Love can be so IRONIC.
Last night, I broke up with the person who gave back my life a year and 2 months ago. Yes she did, after losing myself with my 3 years boyfriend relationship, there’s nothing left for me. Last night, I cried so much that tears won’t even stop falling and my eyes are too swell that I looked like a mess to show myself up to work at 4am. So I didn’t show up at work, put my iPhone on an airplane mode so that my Team Leader won’t be able to call me and I already have a big excuse inside my head. It’s too late for me to realize that February 6 is a block day and to be absent is a critical offense. I’m going to expect signing off a Notice of Explanation when I get back to work tomorrow, worst I might lose my job.
I just need to breathe, a pause, a break. I just need to feel all the pain big time all at once. I don’t want to take calls while crying. Been there, done that and I really looked stupid.
It was pretty hard to decide. It was one of the most, no not one of the most but the greatest pain I had to go through, and the biggest decision I had to make for myself.
Love is so complicated.
My past relationship works this way, all my boyfriend’s family wants us to end up in marriage but my boyfriend is not the perfect one for me, so I broke up with them. Now, my partner is the one that I’m looking for, the one I’ve been waiting for and the one I was asking for. But, her family doesn’t like me. They hate me.
Now tell me, what option is left for me? I don’t have any.
They say that it’s okay if your partners’ family doesn’t like you. I don’t think it will ever be okay. A blessing from the family is one of the most important things you should consider so that everything else will go well. So don’t tell me that you’ll be happy even without your partners family’s blessing. They might curse you as your partners’ wife and you’ll end up regretting forever. I tell you, most curses happen, if not now, it will look for a perfect timing.
Knowing all these, what option do I have?
I tried my best to forgive them, I really did. But hearing their voices on the background every time we talked over the phone will bring back all the pain. I don’t know why.

Records:
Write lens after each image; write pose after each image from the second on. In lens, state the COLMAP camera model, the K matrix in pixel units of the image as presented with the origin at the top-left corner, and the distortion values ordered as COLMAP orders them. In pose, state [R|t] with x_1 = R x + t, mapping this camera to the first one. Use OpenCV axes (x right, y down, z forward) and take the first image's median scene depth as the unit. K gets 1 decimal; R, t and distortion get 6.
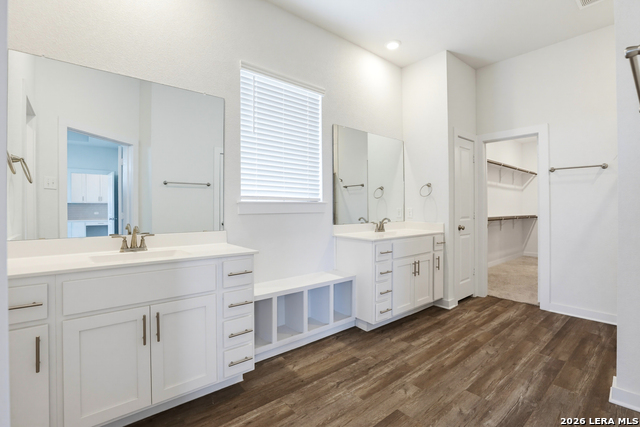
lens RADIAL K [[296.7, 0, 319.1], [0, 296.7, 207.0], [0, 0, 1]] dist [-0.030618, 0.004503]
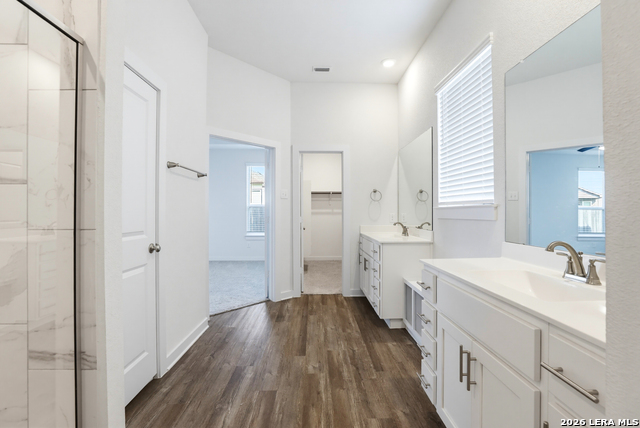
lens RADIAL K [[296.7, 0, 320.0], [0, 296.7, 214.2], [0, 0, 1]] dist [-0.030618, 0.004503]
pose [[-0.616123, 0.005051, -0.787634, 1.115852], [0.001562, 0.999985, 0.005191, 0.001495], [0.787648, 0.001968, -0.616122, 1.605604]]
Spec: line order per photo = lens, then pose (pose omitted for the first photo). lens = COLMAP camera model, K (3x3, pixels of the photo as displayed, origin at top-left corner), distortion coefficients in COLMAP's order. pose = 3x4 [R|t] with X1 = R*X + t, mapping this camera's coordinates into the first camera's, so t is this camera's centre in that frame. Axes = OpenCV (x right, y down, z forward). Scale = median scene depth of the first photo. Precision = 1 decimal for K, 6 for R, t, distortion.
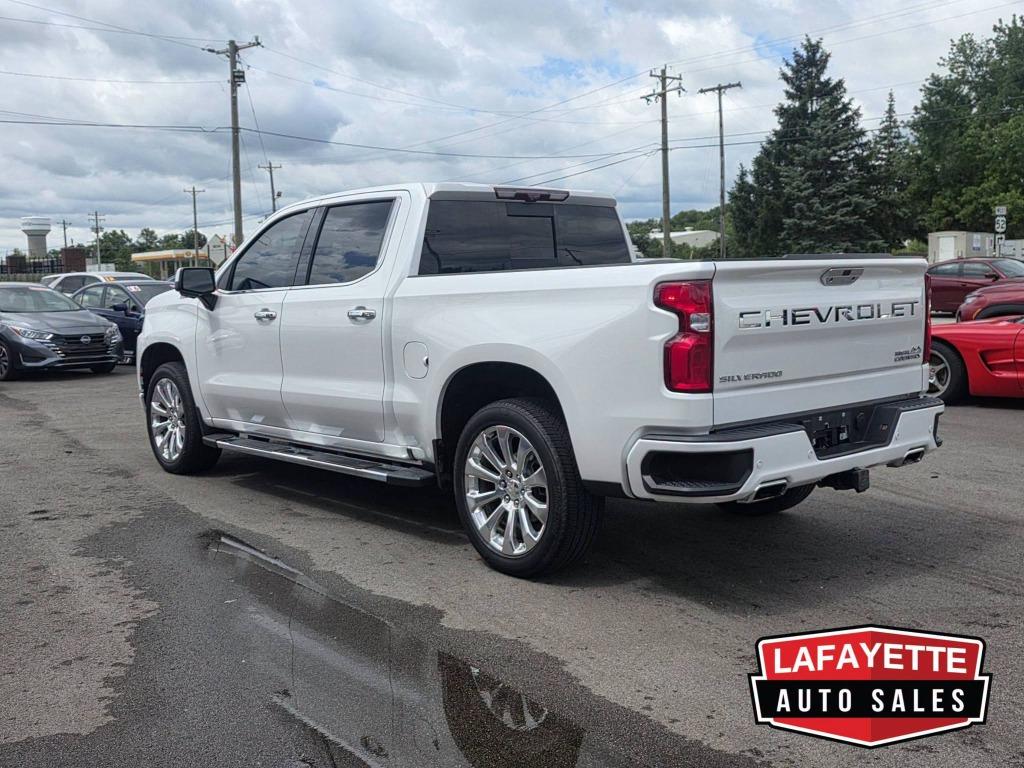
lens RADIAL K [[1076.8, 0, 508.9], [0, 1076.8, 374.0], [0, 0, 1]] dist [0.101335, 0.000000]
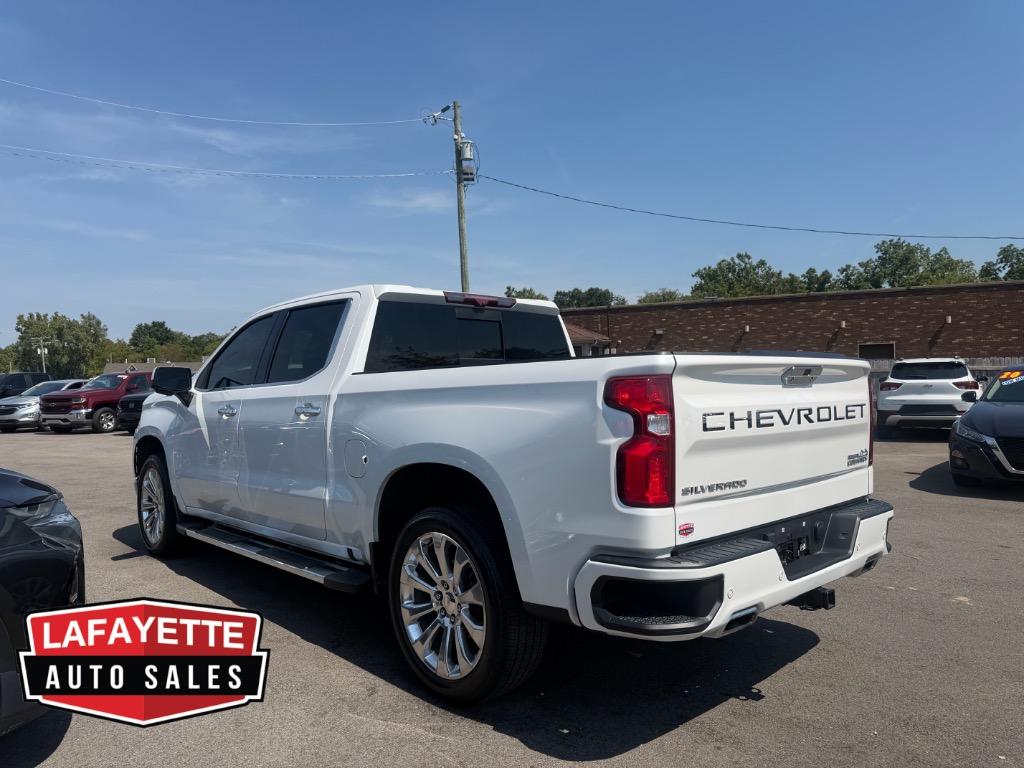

Actions to take:
a: Reproduce the part of the breakup post between "It was pretty" and "is so complicated.", inclusive.
b: Go on with the breakup post, starting right after its final sentence.

Results by task:
a:
It was pretty hard to decide. It was one of the most, no not one of the most but the greatest pain I had to go through, and the biggest decision I had to make for myself.
Love is so complicated.

b:
Why is it so hard for me to forget? For God sake, I just wanted to move on. Who doesn’t want to right? But for some reason, I don’t know but I’m stuck.
Every time this topic is brought up, she made me feel that it was my mistake. It was I who made these things happen, that I screwed it up. All I could hear was excuses explaining how right her Mom is and how wrong I was. For goddamn sake, can she please show me that she really cares about what I feel? I never heard her saying that her Mom did a mistake, too. All I hear was fucking excuses and that only made me feel that I’m such a mistake.
I’m done with it. I’m tired. I’m fed up.
I left my hometown just so I could move on from what her family did to me. I need to be away so things won’t let me remember what had happened. How come these shits are still their haunting me? Oh please, let me go and just let me live my life!
If I only have the option to make things easier to forget, I would rather choose to have selective amnesia or I hope science is able to discover a pill that could make us forget things that we want to forget.
How could I be so completely happy when my partners’ family is my number one enemy? Every time I look at her I see them in her eyes. Every time we were together and she’d receive a call from her mother or every time we have a conversation and she’d mention them, that brings all the pain again. Is it possible to take her away from them, like stealing her? I hope that option is possible.
So last night, I decided to let this best feeling go out of me. Even if it hurts so much, I feel like I have to do this for myself. I might sound selfish, but I just need to fix myself which I’m trying by the way for almost 7 months now, but I still don’t see any progress.
She’s the best thing that ever happened to me. She’s the best friend I never had. She’s my best mentor. She was always there when my world crashed on me and I don’t know what to do. She was God’s love perfect example.
How could I simply forget her? How could I simply let go of someone who picked me up and taught me how to walk again? How could I not cry for someone who made me believe that I’m worthy of somebody’s love? But love is so complicated that it’s not going to work out well if only one part of it is perfect. All other sides should be perfect as well so that it could last a lifetime.
I hope that you would forgive me for showing you my weak side. I’ve been so much positive in all my writings that I know I surprised you. The truth is that I’m not really happy. I’m not the type of person who laughs a lot and who smiles a lot to people. I’m a loner. I prefer to be alone because I’m afraid that people will judge me just as some other people did to me before. But I find happiness in giving hope to you people. If I can’t find happiness within myself, I don’t want to infect you. I would want you to be happy with your life and not live a miserable life like I do. You might not survive the darkness. Don’t worry about me because I’m used to it.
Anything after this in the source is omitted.